The book, Understanding Reverse, was designed to answer the top questions I received as a loan originator and educator. Now that I often find myself speaking to financial planners and realtors, however, I receive questions like:
- “How can home equity be used strategically to fund retirement?
- “How can a home be purchased with a reverse mortgage?
In addition, regulatory changes have altered the conversations. People want to know about non-borrowing spouses, financial assessment guidelines, and life expectancy set asides for property charges. But, the most common question I receive is still:
“Is the Reverse Mortgage REALLY a good deal?”
With a slight tilt of their heads, they skeptically ask this question. The question itself stems from confusion about how the product works and long-standing misconceptions. So, to clear up some of the confusion, I’ll mention the common misconceptions I have addressed in my other blogs and articles:
- No, the bank does not get your home when you get a reverse mortgage.
- No, the reverse mortgage is not just for the desperate and needy.
- No, you can’t owe more than the value of your home.
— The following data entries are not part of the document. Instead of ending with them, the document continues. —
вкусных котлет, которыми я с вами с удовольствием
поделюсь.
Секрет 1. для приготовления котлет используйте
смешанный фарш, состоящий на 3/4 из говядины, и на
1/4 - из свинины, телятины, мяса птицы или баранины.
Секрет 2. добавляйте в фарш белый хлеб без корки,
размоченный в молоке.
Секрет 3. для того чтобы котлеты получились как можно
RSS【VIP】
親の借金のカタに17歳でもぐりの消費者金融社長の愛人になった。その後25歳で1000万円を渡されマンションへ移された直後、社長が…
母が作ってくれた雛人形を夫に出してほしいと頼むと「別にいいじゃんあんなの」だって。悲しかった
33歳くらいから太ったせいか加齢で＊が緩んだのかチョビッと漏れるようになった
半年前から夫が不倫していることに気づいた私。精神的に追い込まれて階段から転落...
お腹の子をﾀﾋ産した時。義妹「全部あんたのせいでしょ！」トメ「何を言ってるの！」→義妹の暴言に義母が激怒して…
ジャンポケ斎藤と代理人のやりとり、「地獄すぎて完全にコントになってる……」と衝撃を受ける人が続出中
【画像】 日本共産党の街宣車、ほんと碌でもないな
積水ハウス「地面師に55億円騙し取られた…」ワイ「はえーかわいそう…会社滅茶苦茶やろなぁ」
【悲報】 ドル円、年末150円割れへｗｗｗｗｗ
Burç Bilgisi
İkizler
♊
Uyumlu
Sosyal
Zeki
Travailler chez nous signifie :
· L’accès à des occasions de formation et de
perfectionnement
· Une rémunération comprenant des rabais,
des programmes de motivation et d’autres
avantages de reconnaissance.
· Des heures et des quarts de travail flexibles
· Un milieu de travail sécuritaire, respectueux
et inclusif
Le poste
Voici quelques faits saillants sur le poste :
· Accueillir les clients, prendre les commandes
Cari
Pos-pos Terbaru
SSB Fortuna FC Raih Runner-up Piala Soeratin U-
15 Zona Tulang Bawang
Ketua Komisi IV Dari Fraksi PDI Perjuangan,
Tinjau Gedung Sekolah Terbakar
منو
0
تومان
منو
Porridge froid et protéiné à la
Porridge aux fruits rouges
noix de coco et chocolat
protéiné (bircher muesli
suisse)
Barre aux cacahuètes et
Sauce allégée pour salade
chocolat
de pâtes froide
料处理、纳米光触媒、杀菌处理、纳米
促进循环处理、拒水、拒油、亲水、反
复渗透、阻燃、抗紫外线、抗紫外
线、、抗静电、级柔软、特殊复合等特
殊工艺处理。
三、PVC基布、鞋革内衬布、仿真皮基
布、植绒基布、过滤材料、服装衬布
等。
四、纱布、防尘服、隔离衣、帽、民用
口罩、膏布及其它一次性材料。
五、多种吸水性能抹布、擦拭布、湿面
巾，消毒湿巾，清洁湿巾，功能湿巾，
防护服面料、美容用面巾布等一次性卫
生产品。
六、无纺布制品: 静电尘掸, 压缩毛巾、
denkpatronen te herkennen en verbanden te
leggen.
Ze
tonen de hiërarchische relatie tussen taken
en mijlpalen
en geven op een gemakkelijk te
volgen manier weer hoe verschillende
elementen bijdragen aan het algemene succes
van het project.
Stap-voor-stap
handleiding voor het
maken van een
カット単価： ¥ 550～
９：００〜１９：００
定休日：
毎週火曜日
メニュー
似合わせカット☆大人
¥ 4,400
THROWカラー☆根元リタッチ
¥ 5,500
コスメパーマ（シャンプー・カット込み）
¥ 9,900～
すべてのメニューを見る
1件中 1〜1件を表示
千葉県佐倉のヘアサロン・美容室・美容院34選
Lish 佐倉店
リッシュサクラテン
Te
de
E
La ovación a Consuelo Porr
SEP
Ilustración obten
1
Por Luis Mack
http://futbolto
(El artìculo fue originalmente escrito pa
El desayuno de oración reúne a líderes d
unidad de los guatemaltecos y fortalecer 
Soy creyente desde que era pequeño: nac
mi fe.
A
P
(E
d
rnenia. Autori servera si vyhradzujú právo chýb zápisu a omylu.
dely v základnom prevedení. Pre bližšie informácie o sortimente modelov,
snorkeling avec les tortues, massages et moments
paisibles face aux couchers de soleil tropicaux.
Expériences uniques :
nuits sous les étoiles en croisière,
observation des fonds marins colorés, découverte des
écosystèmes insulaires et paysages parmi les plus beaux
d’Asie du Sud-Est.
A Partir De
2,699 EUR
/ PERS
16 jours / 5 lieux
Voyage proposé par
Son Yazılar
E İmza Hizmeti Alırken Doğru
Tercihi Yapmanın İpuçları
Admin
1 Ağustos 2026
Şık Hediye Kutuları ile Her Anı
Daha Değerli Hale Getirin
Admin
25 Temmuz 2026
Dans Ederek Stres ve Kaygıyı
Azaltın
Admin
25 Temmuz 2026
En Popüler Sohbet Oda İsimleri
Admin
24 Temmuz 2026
- No, it is not a government benefit. Funds you borrow become a mortgage lien.
BUT IS IT A GOOD DEAL?
That depends on how you use it. Is a gym membership a good deal? I don’t know. Nobody knows what the future holds. But generally speaking, if you use a gym membership properly, your strength and conditioning will improve. You then have to ask yourself how important this is to you.
One way to tell if a reverse mortgage is a good deal, is to ask those who know the product best if they would get one. It was for this purpose that I wrote the 2014 article titled, “I WANT a Reverse Mortgage When I Turn 62.”
YOU ARE NOT REQUIRED TO BORROW
What most people don’t understand about the prudent use of reverse mortgages is that the homeowners aren’t required to borrow all of their available funds. Unused funds are available in the form of a growing Line-of-Credit (LOC).
In fact, this compounding LOC is one of its greatest financial planning advantages! For this reason, we expect 62 year old homeowners to hold these loans for longer terms. The growing LOC may also be converted to monthly payments later in retirement, which can be used to pay for long-term care if needed.
For example, a financial planning client recently borrowed nothing at closing. The loan balance after closing the loan was the minimum, $100. In his case, the annual cost for this borrower is only $4.00 per year. Then why did he get the reverse mortgage? Because he now has a secure $250,000 LOC that is growing at current interest rates. The LOC will be there in the borrower’s later years, and will grow faster as rates go up.
YOU HAVE THE OPTION TO MAKE PAYMENTS
Many reverse mortgage borrowers “set-it, and forget it.” They assume that the primary benefit is that they no longer need to pay monthly principal and interest payments.
Yes. Monthly principal and interest payments are NOT required. However, this mindset is not always the best financial planning strategy. Making no payments may help from a cash flow standpoint, but the reverse mortgage has a built-in incentive to make periodic prepayments if possible. Here is what happens if you do make payments:
- The loan balance will drop (just LIKE a forward mortgage).
- The LOC will increase (UNLIKE a forward mortgage) with each payment.
For example, I recently advised a client who just turned 62 and is struggling to make his monthly forward mortgage that may be paid off in three years. Using conservative estimates for interest rate changes, I demonstrated that he could:
- Make a slightly reduced payment on a reverse mortgage, and
- Pay down the mortgage in the same time period (3 years), and
- Have the option to skip any payments if needed, and
- Double his LOC in three years because of the LOC growth.
As long as he doesn’t pay below the minimum required loan balance ($100), his LOC keeps growing long into his retirement years! At that point, the LOC will cost him a few dollars per year in interest, but will create a massive emergency fund that is not dependent on the value of the home.
Yes. The reverse mortgage CAN be a REALLY good deal. But it will require the assistance of an informed reverse mortgage professional and ideally, a good Financial Advisor.
I am helping to spearhead an effort to educate the industry and the public on a better understanding of reverse mortgages. That will include the strategic uses of reverse mortgages during retirement. With the help of the National Reverse Mortgage Lender’s Association (NRMLA) and a committee of like-minded experts, we hope the perception of this wonderful product will improve.